Exercise aim. Transcribe, exactly and without pictures, the lines below from the line with "Intercept, 11: 0.5 -> 0.198" to the line with "Sprints - Max Speed (km/h), 5866: 27.4", both ends included, and no others.

Before-and-after change data
=== Begin Enclosure ===

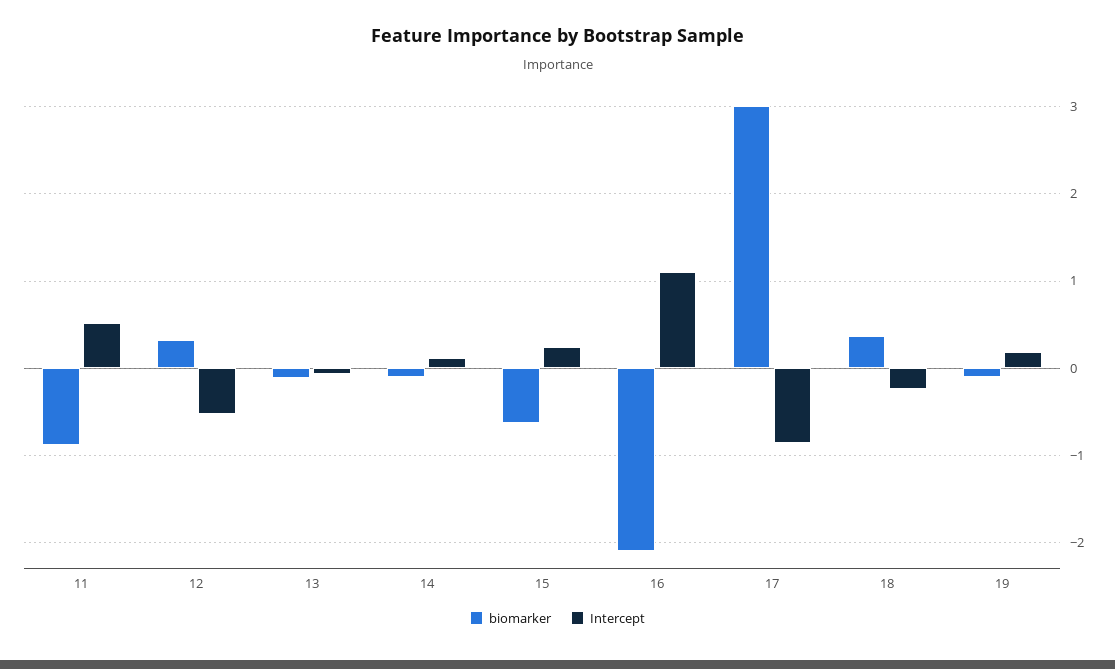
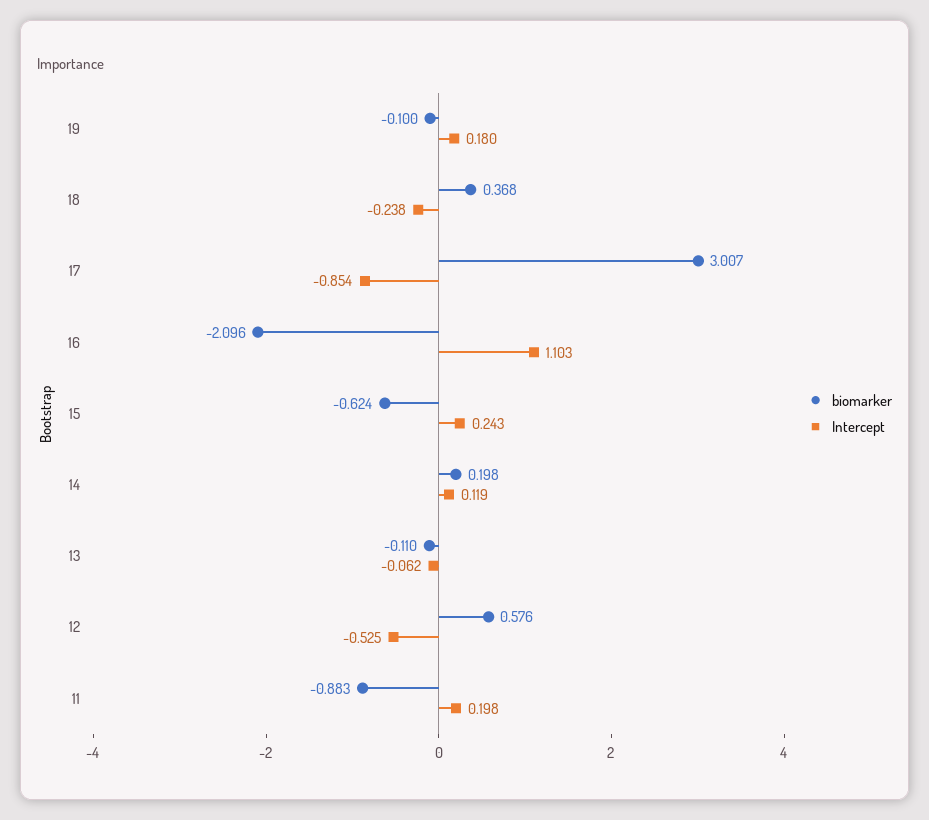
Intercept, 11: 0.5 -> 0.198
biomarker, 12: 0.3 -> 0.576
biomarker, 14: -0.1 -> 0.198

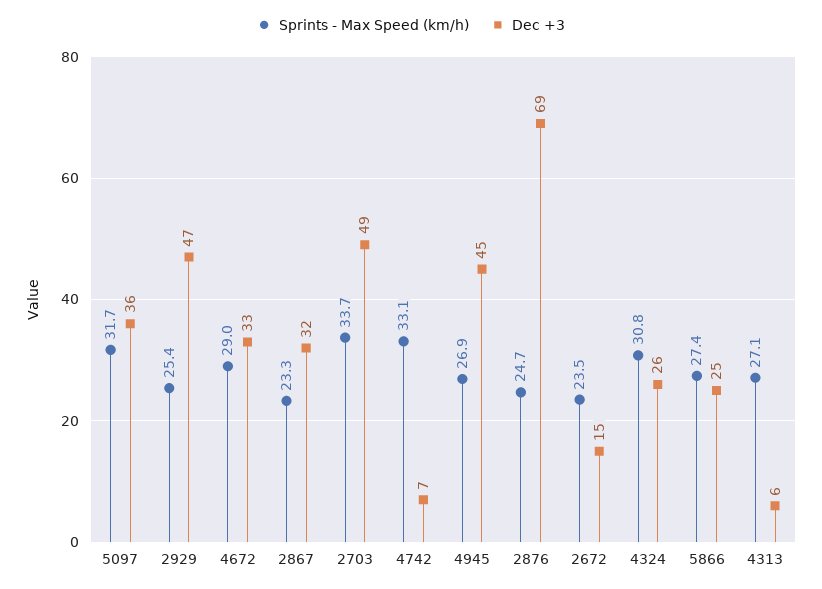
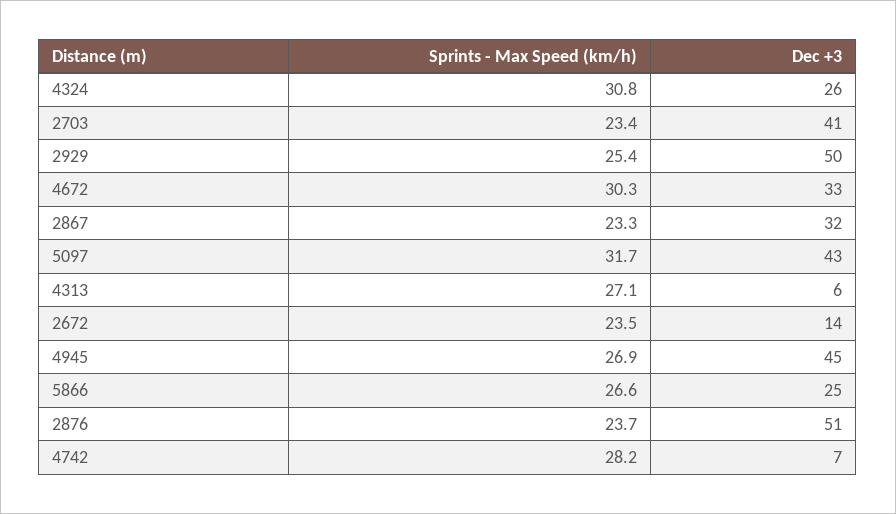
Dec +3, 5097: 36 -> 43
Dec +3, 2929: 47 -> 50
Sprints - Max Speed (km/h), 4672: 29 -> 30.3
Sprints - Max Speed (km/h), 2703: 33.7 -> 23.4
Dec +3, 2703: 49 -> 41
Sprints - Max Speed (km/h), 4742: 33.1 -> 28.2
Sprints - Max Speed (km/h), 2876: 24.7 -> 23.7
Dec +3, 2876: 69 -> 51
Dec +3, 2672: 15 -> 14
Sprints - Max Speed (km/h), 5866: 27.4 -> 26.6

=== End Enclosure ===
=== Begin Enclosure ===

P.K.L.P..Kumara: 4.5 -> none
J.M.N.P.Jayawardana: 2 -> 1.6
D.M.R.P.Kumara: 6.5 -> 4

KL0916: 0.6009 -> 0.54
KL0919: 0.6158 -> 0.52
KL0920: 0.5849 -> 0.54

=== End Enclosure ===

Task result.
Intercept, 11: 0.5 -> 0.198
biomarker, 12: 0.3 -> 0.576
biomarker, 14: -0.1 -> 0.198

Dec +3, 5097: 36 -> 43
Dec +3, 2929: 47 -> 50
Sprints - Max Speed (km/h), 4672: 29 -> 30.3
Sprints - Max Speed (km/h), 2703: 33.7 -> 23.4
Dec +3, 2703: 49 -> 41
Sprints - Max Speed (km/h), 4742: 33.1 -> 28.2
Sprints - Max Speed (km/h), 2876: 24.7 -> 23.7
Dec +3, 2876: 69 -> 51
Dec +3, 2672: 15 -> 14
Sprints - Max Speed (km/h), 5866: 27.4 -> 26.6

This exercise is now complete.